Jaspreet Bindra, Founder and MD of Tech Whisperer, emphasized the importance of clearly labeling AI-generated content to prevent misleading influence on voters. He called for such labeling to be included in the DPDP Bill. Bindra also raised concerns about the decentralized nature of generative AI, which could make it challenging to track and regulate objectionable content created by smaller entities.

The Indian AI market is predicted to grow substantially, with a projected CAGR of 20.2% and an estimated development value of $7.8 billion by 2025. The number of AI startups in India has multiplied significantly since 2000, accompanied by a six-fold increase in investments.
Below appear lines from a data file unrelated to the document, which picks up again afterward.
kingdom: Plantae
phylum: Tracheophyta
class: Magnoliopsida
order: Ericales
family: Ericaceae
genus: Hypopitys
Reports indicate that platforms like ChatGPT and Google’s Bard might not be permitted to process Indians’ personal data available publicly. The DPDP Bill has already barred major search engine companies from scraping large volumes of publicly accessible internet data.

Government officials have indicated the possibility of addressing AI governance through the Digital India (DI) Bill, a revamp of the two-decade-old IT Act. While some experts suggest this could take years, others advocate for including provisions related to AI and emerging technology within the DI Bill.

Hitesh Jain, Managing Partner of Parinam Law Associates, has a different perspective, asserting that concerns about the DPDP Bill’s handling of AI and emerging tech are unwarranted. He argues that such topics will fall under the purview of the Digital India Act (DIA), which is intended to replace the outdated IT Act. Jain believes that the broad scope of the privacy law can accommodate various emerging technologies.